Gather all lines from the material that contain the word "Avenida".
[Extracted information Boundary: Start]
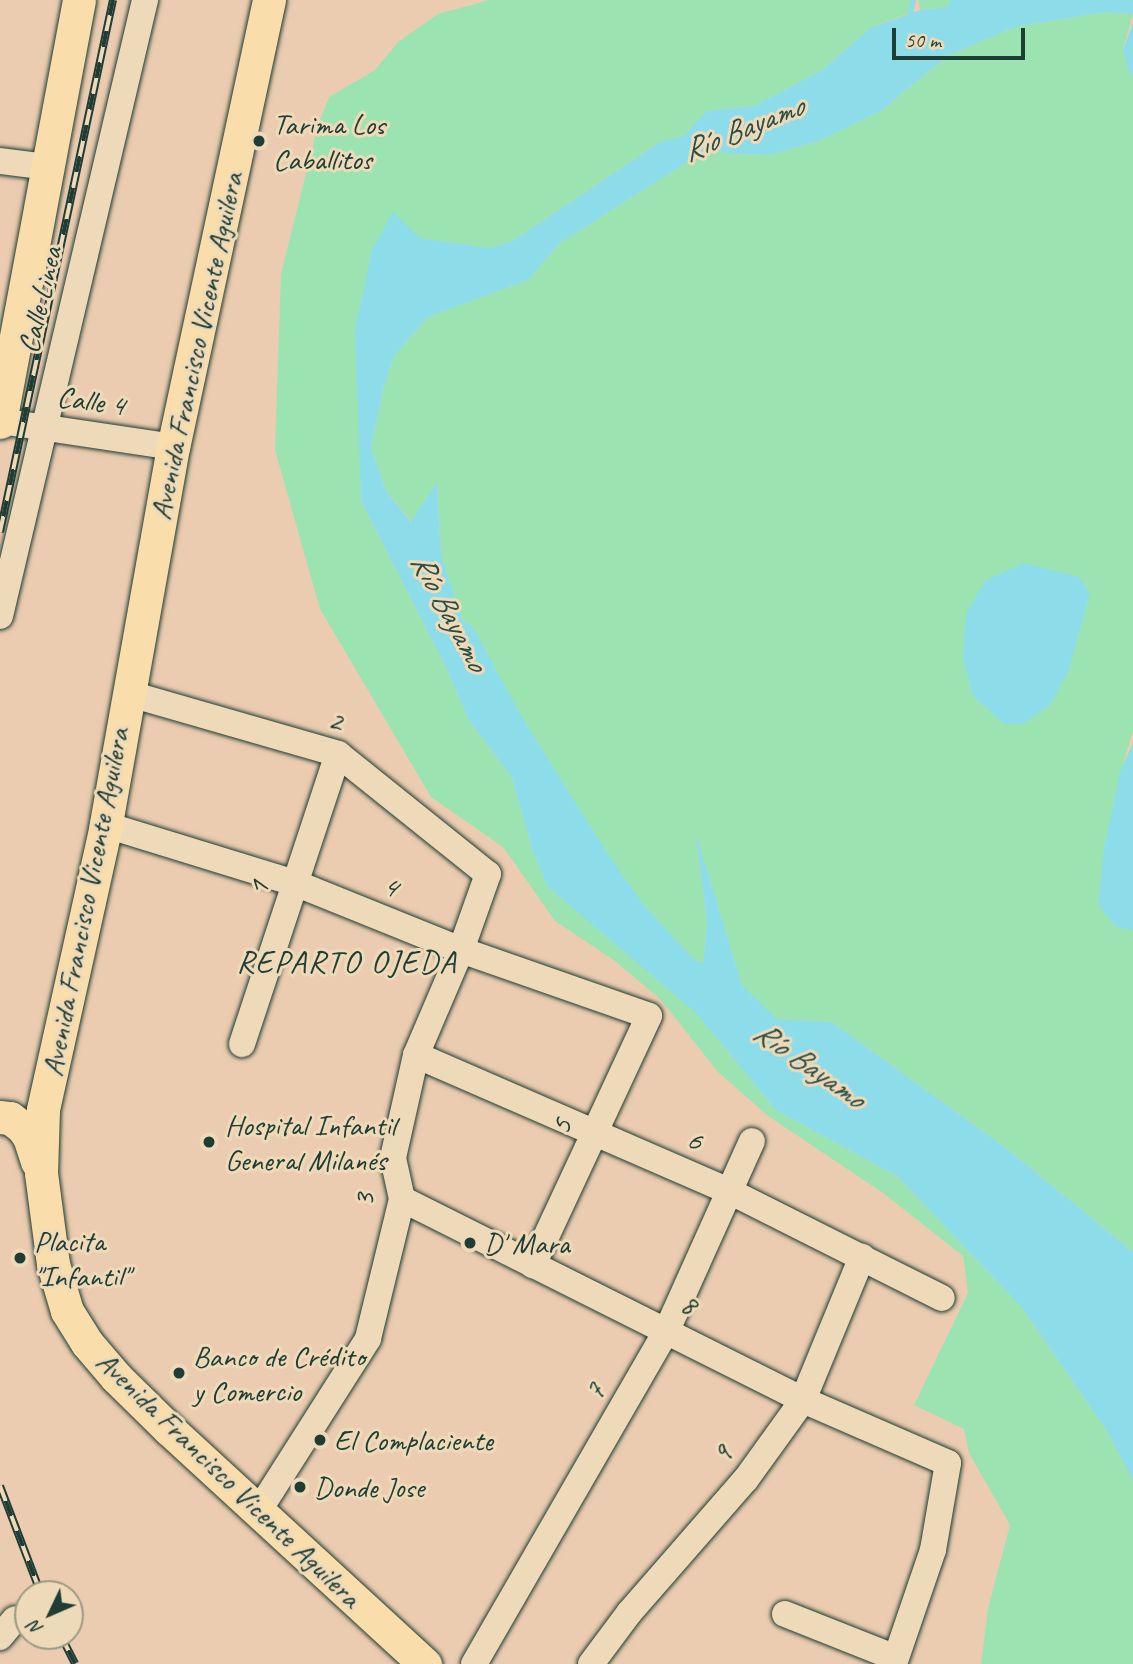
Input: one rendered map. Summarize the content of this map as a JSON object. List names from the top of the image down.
{
  "streets": {
    "main road": ["Avenida Francisco Vicente Aguilera"],
    "street": [
      "Calle Linea",
      "Calle 4",
      "2",
      "4",
      "1",
      "5",
      "6",
      "3",
      "8",
      "7",
      "9"
    ]
  },
  "crossings": [
    ["Calle Linea", "Calle 4"],
    ["Avenida Francisco Vicente Aguilera", "Calle 4"],
    ["Avenida Francisco Vicente Aguilera", "2"],
    ["Avenida Francisco Vicente Aguilera", "4"],
    ["Avenida Francisco Vicente Aguilera", "3"],
    ["2", "1"],
    ["2", "3"],
    ["4", "1"],
    ["4", "5"],
    ["4", "3"],
    ["5", "6"],
    ["5", "8"],
    ["6", "3"],
    ["6", "7"],
    ["6", "9"],
    ["3", "8"],
    ["8", "7"],
    ["8", "9"]
  ],
  "districts": ["REPARTO OJEDA"],
  "water": ["Río Bayamo"],
  "places": [
    "Tarima Los Caballitos",
    "Hospital Infantil General Milanés",
    "D' Mara",
    "Placita \"Infantil\"",
    "Banco de Crédito y Comercio",
    "El Complaciente",
    "Donde Jose"
  ],
  "scale_bar": "50 m",
  "north": "bottom left"
}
[Extracted information Boundary: End]
**Exercise response**
    "main road": ["Avenida Francisco Vicente Aguilera"],
    ["Avenida Francisco Vicente Aguilera", "Calle 4"],
    ["Avenida Francisco Vicente Aguilera", "2"],
    ["Avenida Francisco Vicente Aguilera", "4"],
    ["Avenida Francisco Vicente Aguilera", "3"],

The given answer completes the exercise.